ASSIGNED TASK: Nothing but the text of the records belongs in your answer: repeat all of it exactly and leave out the images.

........

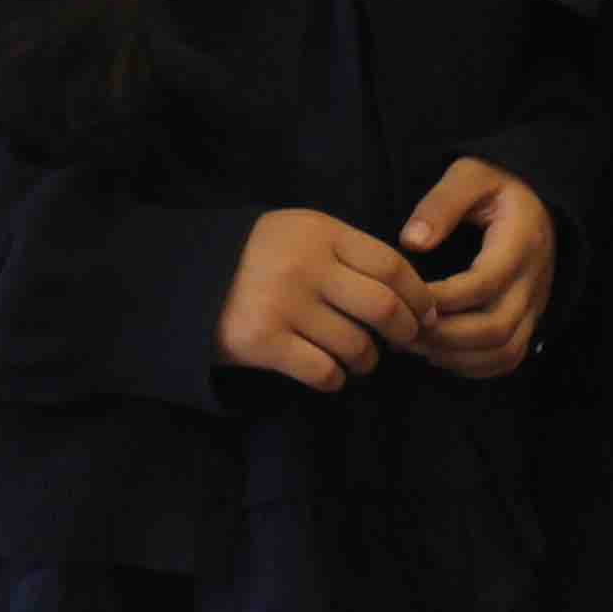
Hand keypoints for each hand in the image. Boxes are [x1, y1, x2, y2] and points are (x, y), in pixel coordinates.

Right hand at [215, 210, 437, 393]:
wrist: (186, 277)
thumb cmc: (259, 257)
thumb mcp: (302, 234)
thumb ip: (348, 252)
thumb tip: (409, 292)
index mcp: (321, 232)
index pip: (392, 266)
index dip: (419, 295)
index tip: (426, 313)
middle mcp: (306, 266)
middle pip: (383, 307)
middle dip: (406, 332)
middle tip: (405, 342)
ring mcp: (284, 305)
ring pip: (356, 345)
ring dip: (368, 360)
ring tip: (362, 359)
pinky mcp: (263, 342)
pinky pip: (323, 372)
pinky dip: (336, 379)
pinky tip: (330, 373)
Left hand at [397, 159, 555, 379]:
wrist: (536, 200)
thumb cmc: (496, 185)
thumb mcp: (469, 176)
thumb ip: (441, 203)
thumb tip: (411, 242)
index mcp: (521, 242)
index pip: (483, 283)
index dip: (442, 298)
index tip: (404, 296)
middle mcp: (534, 280)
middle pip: (496, 328)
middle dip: (444, 336)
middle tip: (402, 330)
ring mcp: (536, 305)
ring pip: (504, 351)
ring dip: (456, 356)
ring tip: (415, 345)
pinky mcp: (530, 319)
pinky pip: (509, 358)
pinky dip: (473, 365)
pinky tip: (439, 353)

........

ANSWER:
Hand keypoints for each hand in the image. Boxes are [x1, y1, x2, y2] and points are (x, y), in pixel coordinates.

Right hand at [215, 210, 437, 393]:
wrist: (186, 277)
thumb cmc: (259, 257)
thumb mcp: (302, 234)
thumb ip: (348, 252)
thumb tip: (409, 292)
index mcp: (321, 232)
index pip: (392, 266)
index dip: (419, 295)
index tip: (426, 313)
middle mcp: (306, 266)
middle pip: (383, 307)
middle dip: (406, 332)
middle tip: (405, 342)
ring mcp: (284, 305)
ring pip: (356, 345)
ring dip: (368, 360)
ring tip: (362, 359)
pinky mcp: (263, 342)
pinky pip: (323, 372)
pinky dip: (336, 379)
pinky tip: (330, 373)
Left hand at [397, 159, 555, 379]:
wrist: (536, 200)
thumb cmc: (496, 185)
thumb mcp: (469, 176)
thumb ip: (441, 203)
thumb tip: (411, 242)
index mcp: (521, 242)
index pip: (483, 283)
index dip: (442, 298)
index tip: (404, 296)
middle mcp: (534, 280)
middle pip: (496, 328)
middle dip: (444, 336)
middle tip: (402, 330)
ring mcp: (536, 305)
ring pip: (504, 351)
ring dip: (456, 356)
ring tip: (415, 345)
pinky mcp: (530, 319)
pinky pip: (509, 358)
pinky dip: (473, 365)
pinky tip: (439, 353)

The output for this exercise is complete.